Shell debe dejar de desviar las culpas.

Dra. Emem Okon, de Kebetkache Women Development & Resource Centre

Limpieza, remedio y reforma

Amnistía Internacional y las organizaciones asociadas piden a las autoridades nigerianas que reformen su supervisión del sector del petróleo, exijan auditorías accesibles de todas las infraestructuras tanto operativas como desmanteladas y establezcan un superfondo dotado de los recursos necesarios para una limpieza del delta del Níger.

“Es una de las empresas del sector de los combustibles fósiles que más invierte del mundo. Ahora sus documentos han salido a la luz. La cuestión es si el gobierno va a hacer algo al respecto”, ha declarado Isa Sanusi. “Además de vivir con una contaminación por petróleo inaceptable, la población de Nigeria está sufriendo calor extremo, inundaciones mortales y otros fenómenos meteorológicos extremos vinculados al calentamiento global provocado por el uso del producto principal de Shell: los combustibles fósiles.
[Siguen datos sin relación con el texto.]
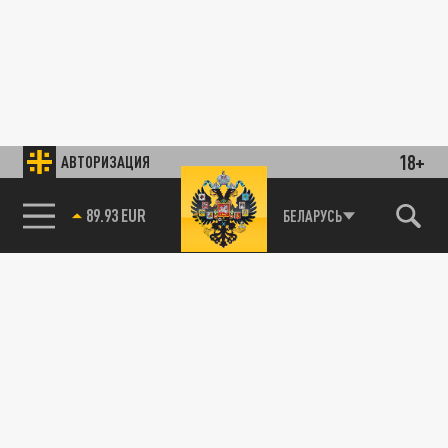
18+
АВТОРИЗАЦИЯ
89.93 EUR
БЕЛАРУСЬ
Nigeria debe reformar la supervisión del sector del petróleo, mientras que las autoridades de Reino Unido y Países Bajos deben investigar si Shell dio información engañosa a los accionistas, los reguladores y las comunidades afectadas sobre el estado real de sus operaciones y sus pasivos. Shell debe dejar de esconderse detrás de la desinversión, desvelar la verdad, financiar la limpieza y el remedio y garantizar que las comunidades afectadas finalmente reciben justicia.”

Shell debe dejar de esconderse detrás de la desinversión, desvelar la verdad, financiar la limpieza y el remedio y garantizar que las comunidades afectadas finalmente reciben justicia.

Isa Sanusi


En 2015, las comunidades de Ogale y Bille presentaron acciones legales en Reino Unido contra Shell Plc y SPDC por grave contaminación por petróleo. El caso de Bille se verá en marzo de 2027.

Nigeria: Lifting the Lid analiza los documentos de Shell de 2008 a 2014; entre ellos hay 27 documentos ocultos hechos públicos en abril de 2026 después de que las ONG Hawkmoth, Heda Resource Centre y Oil Change International – UK pidieran su publicación por interés público; también analiza detalles adicionales de un expediente judicial de mayo de 2026.